### Written exercise A
Arrange every line of the extracted data entries listing that follows the text below as a JSON list of strings, one string per line, skipping blank lines. Leave the pictures out of the list.

### Text to read
Joanna Clark (1978 - 4 August 2022) was professor of environmental science at the University of Reading. She worked on aspects of carbon and water cycles in terrestrial and freshwater ecosystems from test-tube to catchment scale. She is founder and was director of the Loddon Observatory, which aims to bring together academia, charities, public sector and business to support sustainable societies.

Education and research career 
Clark completed a BSc in geography at the University of Durham in 1999, followed by an MSc in monitoring, modelling and management of environmental change at King's College London in 2000. She completed a PhD in physical geography at the University of Leeds in 2005, before undertaking postdoctoral research associate positions at Leeds, Bangor and Imperial College London. She moved to the University of Reading in 2010.

Carbon and water cycle research 
Clark's research is focussed on understanding the interactions between water, carbon and other biogeochemical cycles within terrestrial and freshwater ecosystems. She has specific interests in peatland biogeochemistry. Clark uses lab simulation experiments, field monitoring, modelling and remote sensing. Her work on natural flood management uses natural land-based measures to reduce the risk of flooding for communities. Clark's work with the water sector has addressed issues relating to continued supply of clean water in face of growing population, ageing infrastructure and the impacts of climate change. Clark has also promoted the use of agroforestry for removal of greenhouse gases from the atmosphere.

Extracted data entries:
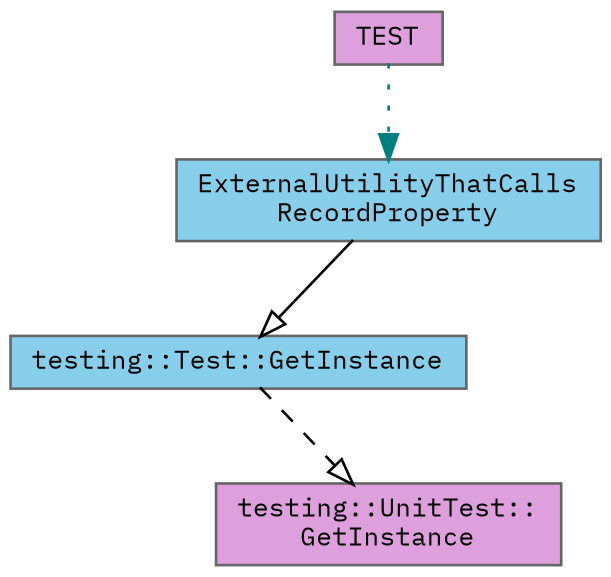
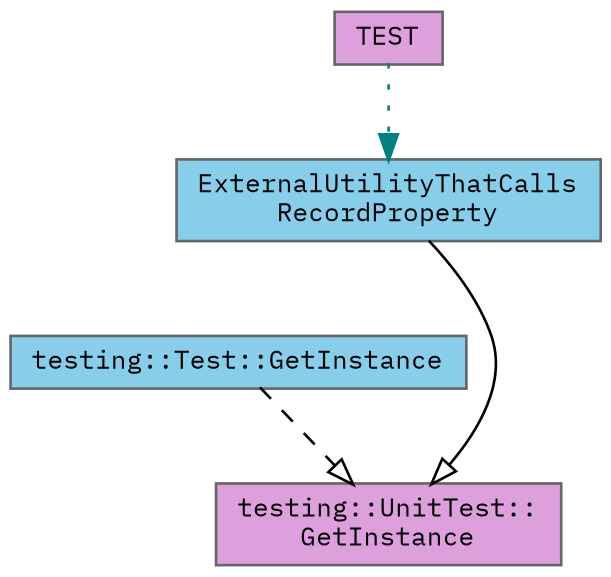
  digraph {
    fontname="IBM Plex Mono"
    rankdir=TB
    node [color=gray40 fillcolor=plum fontname="IBM Plex Mono" fontsize=10 shape=record style=filled]
    edge [arrowhead=onormal color=black fontname="IBM Plex Mono" fontsize=10 labelfontname=Helvetica labelfontsize=10]
    n1 [fontcolor=black height=0.2 label=TEST width=0.4]
    n2 [fillcolor=skyblue height=0.2 label="ExternalUtilityThatCalls\lRecordProperty" width=0.4]
    n3 [fillcolor=skyblue height=0.2 label="testing::Test::GetInstance" width=0.4]
    n4 [height=0.2 label="testing::UnitTest::\lGetInstance" width=0.4]
    n1 -> n2 [arrowhead=normal color=teal style=dotted]
-   n2 -> n3 [style=solid]
+   n2 -> n4 [style=solid]
    n3 -> n4 [style=dashed]
  }
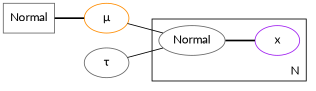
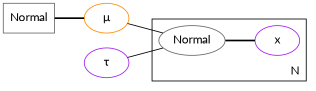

### Written exercise B
Answer these questions using the text about Joanna Clark:
(i) At which university did Clark complete her PhD?
(ii) What field does the text name as one of her specific interests?
(iii) Which observatory did she found?

### Solution A
[
  "  digraph {",
  "    fontname=\"IBM Plex Mono\"",
  "    rankdir=TB",
  "    node [color=gray40 fillcolor=plum fontname=\"IBM Plex Mono\" fontsize=10 shape=record style=filled]",
  "    edge [arrowhead=onormal color=black fontname=\"IBM Plex Mono\" fontsize=10 labelfontname=Helvetica labelfontsize=10]",
  "    n1 [fontcolor=black height=0.2 label=TEST width=0.4]",
  "    n2 [fillcolor=skyblue height=0.2 label=\"ExternalUtilityThatCalls\\lRecordProperty\" width=0.4]",
  "    n3 [fillcolor=skyblue height=0.2 label=\"testing::Test::GetInstance\" width=0.4]",
  "    n4 [height=0.2 label=\"testing::UnitTest::\\lGetInstance\" width=0.4]",
  "    n1 -> n2 [arrowhead=normal color=teal style=dotted]",
  "-   n2 -> n3 [style=solid]",
  "+   n2 -> n4 [style=solid]",
  "    n3 -> n4 [style=dashed]",
  "  }"
]

### Solution B
(i) The University of Leeds
(ii) Peatland biogeochemistry
(iii) The Loddon Observatory